Jika bukan saya, ya si Reno yang akan membuatmu paham. Ketika kamu tidur di
atas puncak tadi siang, tiba-tiba saya ingat seseorang. Berbanding terbalik
dengan kamu, dia tidak serta-merta menerima orientasinya. Dia sangat membenci
dunia seperti ini karena banyak membuatnya menderita. Hanya satu kata yakni
‘menderita’, satu kata itu telah mematahkan semua prinsip saya. Seorang pria
tidak akan membiarkan orang yang dia sayang menderita. Tidak akan pernah.’
Seorang
pria tidak akan membiarkan membiarkan orang yang dia sayang menderita. Tidak
akan pernah.
Itulah akhir dari obrolan
panjangku dengan bang Zaki tadi malam. Aku tidak pernah merasa asik ketika
mengobrol dengan seseorang, tetapi lain dengan bang Zaki sehingga aku merasa
tidak ingin untuk berhenti. Sayangnya, Bang Zaki ingin segera tidur jadi ya ...

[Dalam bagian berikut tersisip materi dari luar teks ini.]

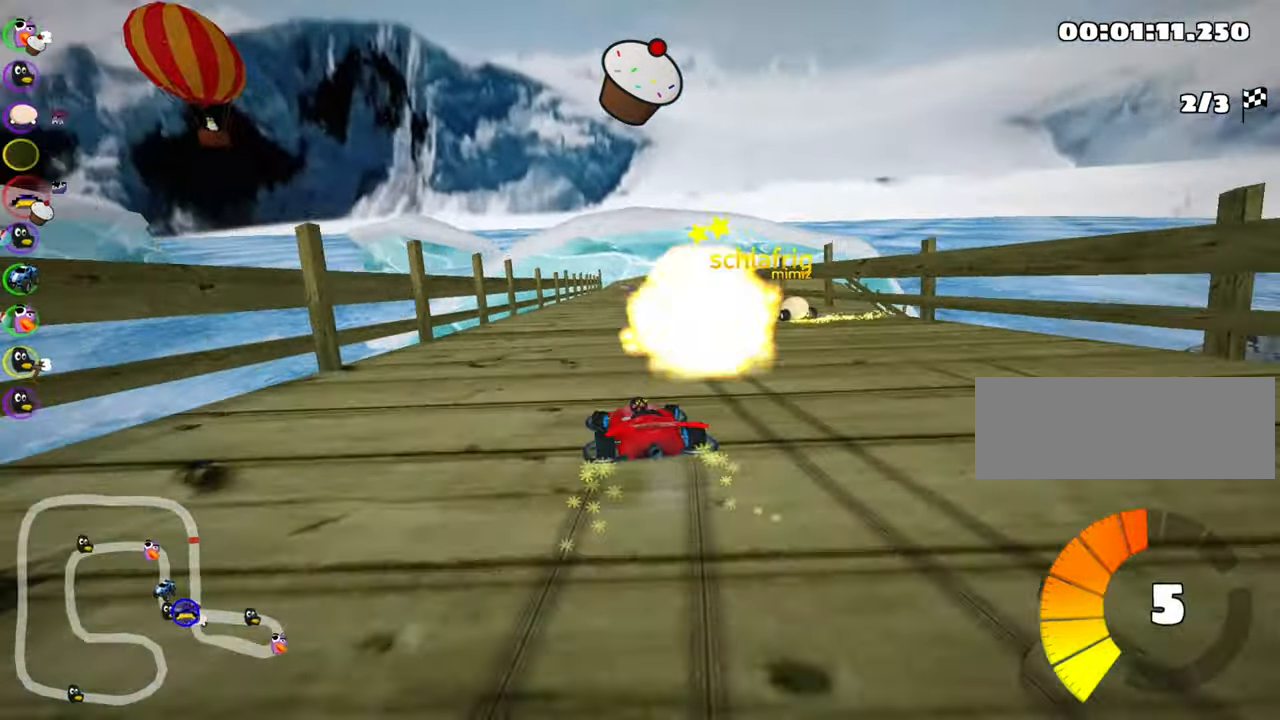
{"keys": ["up"], "events": [[450, "skid", "up"], [467, "right", "up"]]}
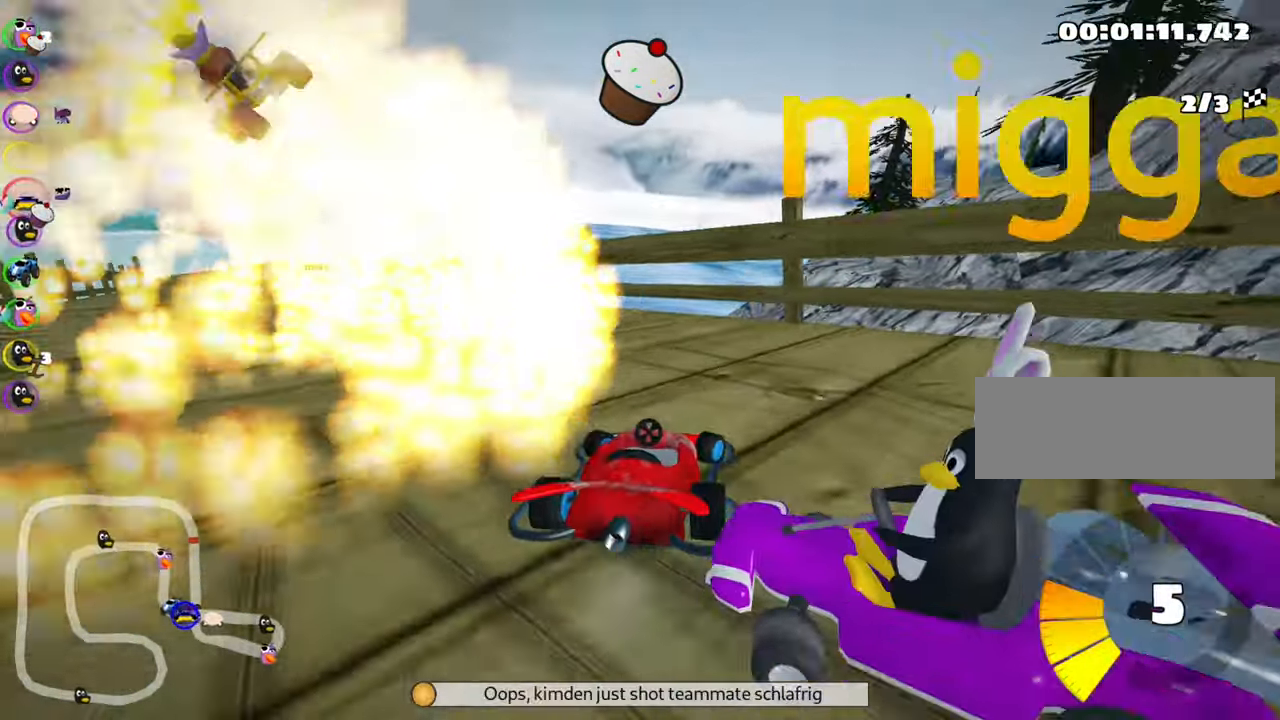
{"keys": ["left", "up"], "events": [[17, "left", "down"], [183, "skid", "down"], [400, "skid", "up"]]}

kalimat terakhir dia mengiang-ngiang di alam pikirku sampai sekarang.
Aku tidak terlalu bodoh untuk
tidak mengerti apa maksud kalimatnya. Aku tahu betul. Secara tidak langsung
Bang Zaki berkata bahwa aku adalah orang yang dia sayang. Maka dari itu, dia
memberiku saran untuk segera meninggalkan dunia pelangi ini. Dua pelangi yang
isinya hanya ada hitam dan putih. Aku merasa tidak rela. Tapi, kurasa bagus
dicoba. Lagian Ayah pasti akan sedih jika aku terjerumus lebih jauh lagi. Aku
takut jikalau Ayah terkena serangan jantung ketika melihat perutku bunting
mengandung anak bang Zaki. Oke tidak lucu. Sekarang aku hanya ingin tidur.
Zaki. Kurasa aku akan mulai
membela jika Reno berkata buruk soal dirinya.